→ **EXPLORE THE MATERIAL**
#1 Answer these from the abstract on transfusion-associated microchimerism:
(a) How long after injury could donor white cell microchimerism still be found, in the longest prospective follow-up to date?
(b) Differences at which HLA locus were used to detect microchimerism?
(c) From what were the white cells of the blood donor control group retrieved?
#2 Extend the abstract on transfusion-associated microchimerism in combat veterans, picking up after its last sentence.

→ **EXTRACT PROVIDED**
-------

Garth H. Utter, MD, MSc, Department of Surgery, University of California, Davis, Medical Center, 2315 Stockton Boulevard, Room 4206 MH, Sacramento, CA 95817; e-mail: garth.utter@ucdmc.ucdavis.edu.

Abstract

BACKGROUND: Blood transfusion after traumatic injury can result in microchimerism (MC) of donor white cells (WBCs) in the recipient as late as 2 to 3 years postinjury, the longest prospective follow-up to date. The purpose of this study was to determine how long transfusion-associated MC lasts after traumatic injury.

STUDY DESIGN AND METHODS: A group of US combat veterans who received transfusions who responded to a recruitment notice was retrospectively evaluated. Their blood was sampled, and MC was assessed by quantitative allele-specific polymerase chain reaction detection of differences at the HLA-DR locus or a panel of insertion-deletion polymorphism loci. Results of veterans were compared to those from an age- and gender-matched blood donor control group, from whom WBCs were retrieved from leukoreduction filters.

-------

→ **SUPPLIED INFORMATION**
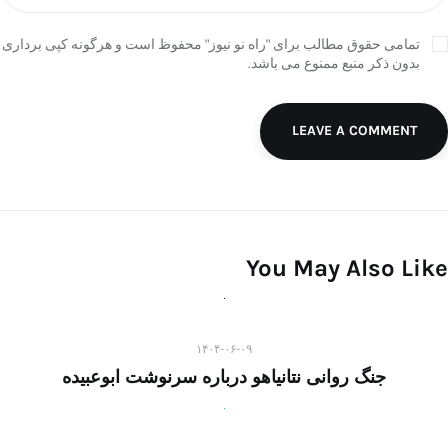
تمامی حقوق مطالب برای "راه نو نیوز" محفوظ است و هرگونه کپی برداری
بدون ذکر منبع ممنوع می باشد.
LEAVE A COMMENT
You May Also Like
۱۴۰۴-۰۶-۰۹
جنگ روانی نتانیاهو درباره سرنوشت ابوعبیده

-------

→ **PER-TASK OUTPUTS**
#1
(a) 2 to 3 years postinjury.
(b) The HLA-DR locus.
(c) Leukoreduction filters.

#2
RESULTS: Among 163 combat veterans who received transfusion and 150 control subjects who did not receive transfusions, 16 (9.8%) of the veterans and 1 (0.7%) control subject had evidence of MC (relative risk, 14.7; 95% confidence interval, 2.0-110). The veterans with MC included 3 who served in WWII (7% of subjects from that conflict), 5 in Korea (18%), and 6 in Vietnam (7%).

CONCLUSIONS: Transfusion for combat-related injury can result in MC that lasts for 60 years, suggesting that it may involve permanent engraftment. MC is rare among male blood donors who did not receive transfusions, who are probably representative of individuals who have not had postnatal allogeneic exposures.